***** Passage for review

Helicon Focus, the industry standard in terms of focus stacking, has three ways to analyze and stack your photos into one. You may have seen the words “Weighted Average”, “Depth Map”, “Pyramid” in the software. Have you ever wondered in what way were they different? Well, here’s a quick explanation of each.
Method A, or “Weighted Average”, basically judges each pixel’s sharpness using its contrast to the surrounding pixels. Then, it makes an average per image and blends all of the sharpest parts into one file. This method will conserve the file’s original contrast and colour worke
Method B, namely “Depth Map”, registers the areas in an image where it’s the sharpest. It then proceeds to blend all of the images’ sharpest parts together. This technique is really proficient when the surfaces in the photos are smooth and present no sudden changes. Also, it works really well when there is glare or when you absolutely have to persevere accurate colours. The shots have to be in consecutive order for this one to work.
Finally, Method C, called “Pyramid”, constructs a final image by stacking the images together like in a pyramid, one on top of the other. It works really well when there is a lot of contrast and strong lines in the shots but increase total contrast and glare and, thus, affects the colours. It’s particularly good when the images has a lot of crossing lines and when the stack is very large (more than a hundred images !).
Those are the three methods Helicon Focus employs in order to stack your files. Of course, there are a few sliders to change settings in order to fine-tune your results. If you’re not sure about which method to use, why not render a file using all three algorithms and start from the one that gives you the best results?

**********
***** Data records

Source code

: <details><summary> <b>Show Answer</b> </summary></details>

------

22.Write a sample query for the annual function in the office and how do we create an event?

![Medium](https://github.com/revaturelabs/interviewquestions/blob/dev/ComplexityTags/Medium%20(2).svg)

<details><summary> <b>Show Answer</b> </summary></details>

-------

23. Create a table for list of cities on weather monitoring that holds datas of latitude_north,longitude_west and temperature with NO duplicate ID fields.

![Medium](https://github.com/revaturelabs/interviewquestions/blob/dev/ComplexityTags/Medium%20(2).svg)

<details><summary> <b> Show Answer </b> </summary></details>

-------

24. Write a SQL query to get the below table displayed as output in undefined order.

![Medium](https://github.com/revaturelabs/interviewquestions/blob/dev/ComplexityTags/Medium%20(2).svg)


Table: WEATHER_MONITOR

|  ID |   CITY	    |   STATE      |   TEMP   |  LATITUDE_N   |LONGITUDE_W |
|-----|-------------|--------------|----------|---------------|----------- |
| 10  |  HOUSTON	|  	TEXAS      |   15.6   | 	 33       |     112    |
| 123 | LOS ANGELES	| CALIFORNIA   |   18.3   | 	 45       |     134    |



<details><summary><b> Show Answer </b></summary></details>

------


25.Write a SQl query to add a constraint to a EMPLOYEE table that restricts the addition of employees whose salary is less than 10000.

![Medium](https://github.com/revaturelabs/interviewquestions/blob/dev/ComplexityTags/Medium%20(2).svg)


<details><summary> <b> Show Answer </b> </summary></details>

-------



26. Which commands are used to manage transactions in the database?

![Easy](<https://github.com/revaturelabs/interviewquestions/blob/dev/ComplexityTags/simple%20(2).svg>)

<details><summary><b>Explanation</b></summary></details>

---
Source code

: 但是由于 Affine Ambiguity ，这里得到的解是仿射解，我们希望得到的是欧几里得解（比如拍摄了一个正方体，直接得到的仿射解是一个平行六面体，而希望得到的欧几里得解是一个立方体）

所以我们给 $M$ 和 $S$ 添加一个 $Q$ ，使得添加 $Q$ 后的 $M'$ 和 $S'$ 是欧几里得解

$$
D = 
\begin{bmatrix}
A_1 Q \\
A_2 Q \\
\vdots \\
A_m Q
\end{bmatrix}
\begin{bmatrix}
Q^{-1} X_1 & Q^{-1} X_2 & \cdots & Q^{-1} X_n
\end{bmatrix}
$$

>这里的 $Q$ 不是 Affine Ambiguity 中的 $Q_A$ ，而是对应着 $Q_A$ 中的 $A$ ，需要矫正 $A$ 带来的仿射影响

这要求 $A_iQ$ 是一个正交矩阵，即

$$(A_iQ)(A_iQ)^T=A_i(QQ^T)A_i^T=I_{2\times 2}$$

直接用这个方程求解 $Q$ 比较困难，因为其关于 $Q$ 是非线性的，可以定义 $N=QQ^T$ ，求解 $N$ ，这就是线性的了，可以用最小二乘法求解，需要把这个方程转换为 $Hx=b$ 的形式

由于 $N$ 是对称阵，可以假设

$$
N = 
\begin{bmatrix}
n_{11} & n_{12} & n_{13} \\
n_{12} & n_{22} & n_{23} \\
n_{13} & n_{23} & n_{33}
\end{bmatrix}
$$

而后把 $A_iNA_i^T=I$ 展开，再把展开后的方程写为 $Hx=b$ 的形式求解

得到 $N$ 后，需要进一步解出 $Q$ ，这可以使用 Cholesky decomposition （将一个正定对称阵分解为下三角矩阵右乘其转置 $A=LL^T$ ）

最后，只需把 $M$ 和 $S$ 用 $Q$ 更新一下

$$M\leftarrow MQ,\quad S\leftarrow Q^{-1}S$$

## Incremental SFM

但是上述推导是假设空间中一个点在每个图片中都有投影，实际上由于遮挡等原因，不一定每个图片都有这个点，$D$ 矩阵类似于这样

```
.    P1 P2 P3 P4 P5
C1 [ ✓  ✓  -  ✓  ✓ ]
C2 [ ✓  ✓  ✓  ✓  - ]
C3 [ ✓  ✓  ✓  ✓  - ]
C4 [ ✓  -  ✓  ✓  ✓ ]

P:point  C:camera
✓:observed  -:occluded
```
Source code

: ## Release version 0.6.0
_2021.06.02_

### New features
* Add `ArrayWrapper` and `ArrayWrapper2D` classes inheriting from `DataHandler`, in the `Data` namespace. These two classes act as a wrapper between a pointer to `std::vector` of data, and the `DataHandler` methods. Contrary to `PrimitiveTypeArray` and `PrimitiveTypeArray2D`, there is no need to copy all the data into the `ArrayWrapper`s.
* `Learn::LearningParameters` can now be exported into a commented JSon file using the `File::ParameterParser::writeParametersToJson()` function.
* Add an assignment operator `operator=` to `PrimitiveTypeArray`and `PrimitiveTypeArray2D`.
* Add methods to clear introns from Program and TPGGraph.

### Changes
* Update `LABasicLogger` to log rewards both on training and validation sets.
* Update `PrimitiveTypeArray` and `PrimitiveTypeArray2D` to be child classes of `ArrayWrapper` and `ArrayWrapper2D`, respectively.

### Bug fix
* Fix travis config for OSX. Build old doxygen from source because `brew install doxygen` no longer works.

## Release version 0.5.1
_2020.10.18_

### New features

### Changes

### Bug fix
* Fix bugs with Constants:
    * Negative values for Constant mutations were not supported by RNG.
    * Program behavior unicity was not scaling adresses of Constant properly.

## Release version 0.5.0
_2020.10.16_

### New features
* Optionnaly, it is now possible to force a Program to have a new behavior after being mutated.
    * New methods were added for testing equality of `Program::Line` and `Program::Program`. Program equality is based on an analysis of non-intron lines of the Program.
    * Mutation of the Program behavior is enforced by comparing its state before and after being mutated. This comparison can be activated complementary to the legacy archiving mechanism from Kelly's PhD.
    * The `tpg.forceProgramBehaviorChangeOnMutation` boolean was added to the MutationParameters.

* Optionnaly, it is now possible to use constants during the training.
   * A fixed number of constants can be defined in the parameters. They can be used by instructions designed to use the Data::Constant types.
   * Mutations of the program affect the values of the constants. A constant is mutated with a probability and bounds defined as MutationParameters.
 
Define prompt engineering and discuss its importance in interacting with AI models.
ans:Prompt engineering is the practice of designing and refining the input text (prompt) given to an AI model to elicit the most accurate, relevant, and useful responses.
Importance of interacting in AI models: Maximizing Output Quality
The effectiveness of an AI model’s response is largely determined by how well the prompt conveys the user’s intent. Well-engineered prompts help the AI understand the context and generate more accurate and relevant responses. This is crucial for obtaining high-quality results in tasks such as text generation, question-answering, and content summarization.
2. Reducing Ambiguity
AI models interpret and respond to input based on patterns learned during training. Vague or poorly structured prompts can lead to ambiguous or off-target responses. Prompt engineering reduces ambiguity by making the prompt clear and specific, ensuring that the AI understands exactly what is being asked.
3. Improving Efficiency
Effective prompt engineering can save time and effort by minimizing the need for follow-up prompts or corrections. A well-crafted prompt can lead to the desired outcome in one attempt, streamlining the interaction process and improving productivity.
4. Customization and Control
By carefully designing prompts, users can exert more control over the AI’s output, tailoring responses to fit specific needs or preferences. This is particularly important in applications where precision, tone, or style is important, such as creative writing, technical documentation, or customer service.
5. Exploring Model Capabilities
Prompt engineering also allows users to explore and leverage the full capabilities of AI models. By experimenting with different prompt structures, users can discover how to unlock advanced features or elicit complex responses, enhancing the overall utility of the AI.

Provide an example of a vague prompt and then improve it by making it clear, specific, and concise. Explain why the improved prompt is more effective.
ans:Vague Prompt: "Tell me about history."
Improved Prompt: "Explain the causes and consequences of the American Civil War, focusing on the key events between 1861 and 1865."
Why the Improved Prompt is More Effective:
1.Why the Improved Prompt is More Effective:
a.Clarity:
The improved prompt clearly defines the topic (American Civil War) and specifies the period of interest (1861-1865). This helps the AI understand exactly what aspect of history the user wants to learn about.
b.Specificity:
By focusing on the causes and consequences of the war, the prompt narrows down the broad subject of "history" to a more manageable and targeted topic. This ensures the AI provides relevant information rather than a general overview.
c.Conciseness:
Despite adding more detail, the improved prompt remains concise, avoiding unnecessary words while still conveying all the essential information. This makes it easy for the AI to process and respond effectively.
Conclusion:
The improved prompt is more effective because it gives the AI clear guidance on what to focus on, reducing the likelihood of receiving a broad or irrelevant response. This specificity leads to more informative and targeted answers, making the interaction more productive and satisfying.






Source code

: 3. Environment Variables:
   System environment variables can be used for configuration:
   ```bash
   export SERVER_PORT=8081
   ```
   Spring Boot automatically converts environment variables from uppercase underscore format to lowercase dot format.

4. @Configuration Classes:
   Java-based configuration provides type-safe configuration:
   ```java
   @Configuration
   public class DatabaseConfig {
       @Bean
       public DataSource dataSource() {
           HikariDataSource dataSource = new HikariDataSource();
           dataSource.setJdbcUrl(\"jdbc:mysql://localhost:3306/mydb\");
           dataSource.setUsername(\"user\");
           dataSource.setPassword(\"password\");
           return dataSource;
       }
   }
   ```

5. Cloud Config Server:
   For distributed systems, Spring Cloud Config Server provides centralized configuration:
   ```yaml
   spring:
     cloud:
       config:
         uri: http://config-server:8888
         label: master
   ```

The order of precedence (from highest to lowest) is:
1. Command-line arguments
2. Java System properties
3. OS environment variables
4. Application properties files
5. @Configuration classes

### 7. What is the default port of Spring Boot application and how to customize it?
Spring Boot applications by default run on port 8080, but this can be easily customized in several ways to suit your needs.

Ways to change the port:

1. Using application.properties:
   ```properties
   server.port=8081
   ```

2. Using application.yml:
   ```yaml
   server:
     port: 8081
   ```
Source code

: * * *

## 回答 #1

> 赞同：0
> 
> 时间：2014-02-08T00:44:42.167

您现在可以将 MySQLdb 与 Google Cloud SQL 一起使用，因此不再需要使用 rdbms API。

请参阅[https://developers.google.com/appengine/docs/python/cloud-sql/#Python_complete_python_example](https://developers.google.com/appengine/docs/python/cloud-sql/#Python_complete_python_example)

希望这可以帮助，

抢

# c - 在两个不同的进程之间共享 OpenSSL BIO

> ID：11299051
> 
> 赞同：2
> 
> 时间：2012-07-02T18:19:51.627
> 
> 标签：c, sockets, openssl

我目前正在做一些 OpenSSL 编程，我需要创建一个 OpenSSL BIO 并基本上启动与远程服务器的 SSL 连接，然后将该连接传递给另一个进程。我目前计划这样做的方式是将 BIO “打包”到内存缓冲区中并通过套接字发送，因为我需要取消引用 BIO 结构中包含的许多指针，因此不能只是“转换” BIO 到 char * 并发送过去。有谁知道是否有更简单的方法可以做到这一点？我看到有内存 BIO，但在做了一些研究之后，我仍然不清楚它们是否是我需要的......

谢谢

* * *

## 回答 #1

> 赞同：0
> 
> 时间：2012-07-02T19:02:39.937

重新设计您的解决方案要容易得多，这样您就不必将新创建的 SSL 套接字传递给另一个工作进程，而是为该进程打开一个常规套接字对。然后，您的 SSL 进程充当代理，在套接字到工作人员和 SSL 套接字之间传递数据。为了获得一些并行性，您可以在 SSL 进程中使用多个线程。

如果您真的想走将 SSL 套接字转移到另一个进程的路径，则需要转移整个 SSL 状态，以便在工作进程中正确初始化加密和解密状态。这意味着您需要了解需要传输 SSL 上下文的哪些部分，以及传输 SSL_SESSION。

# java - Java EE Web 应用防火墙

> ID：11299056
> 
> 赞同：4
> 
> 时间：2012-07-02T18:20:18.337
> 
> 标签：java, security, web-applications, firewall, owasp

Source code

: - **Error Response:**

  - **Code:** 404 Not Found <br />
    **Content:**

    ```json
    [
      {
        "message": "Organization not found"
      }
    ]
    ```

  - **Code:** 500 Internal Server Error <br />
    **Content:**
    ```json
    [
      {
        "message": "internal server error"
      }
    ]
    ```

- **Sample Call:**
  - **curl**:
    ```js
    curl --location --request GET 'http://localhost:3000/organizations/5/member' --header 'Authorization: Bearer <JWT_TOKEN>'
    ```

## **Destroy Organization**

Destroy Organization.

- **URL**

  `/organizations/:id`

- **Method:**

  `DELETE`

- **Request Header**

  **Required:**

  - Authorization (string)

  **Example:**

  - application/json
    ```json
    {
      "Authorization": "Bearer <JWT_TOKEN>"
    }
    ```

**********

• **Things to do**:
a. Answer these questions from the Helicon Focus text:
(i) What does the "Weighted Average" method use to judge each pixel's sharpness?
(ii) In what order must the shots be for the "Depth Map" method to work?
(iii) How many images count as a very large stack for the "Pyramid" method?
b. Reproduce word for word the portion of the Helicon Focus text that begins with the words containing "Finally, Method C, called" and ends with "the best results?".
c. Rewrite the paragraph of the Helicon Focus text that starts "Those are the three methods" as a short list that keeps its main facts.
Answer from the Helicon Focus text alone.

• **Expected outputs**:
a.
(i) Its contrast to the surrounding pixels.
(ii) Consecutive order.
(iii) More than a hundred images.

b.
Finally, Method C, called “Pyramid”, constructs a final image by stacking the images together like in a pyramid, one on top of the other. It works really well when there is a lot of contrast and strong lines in the shots but increase total contrast and glare and, thus, affects the colours. It’s particularly good when the images has a lot of crossing lines and when the stack is very large (more than a hundred images !).
Those are the three methods Helicon Focus employs in order to stack your files. Of course, there are a few sliders to change settings in order to fine-tune your results. If you’re not sure about which method to use, why not render a file using all three algorithms and start from the one that gives you the best results?

c.
- Helicon Focus uses three methods to stack files.
- Sliders let you change settings to fine-tune the results.
- If you're unsure which method to use, render a file with all three algorithms and start from the one with the best results.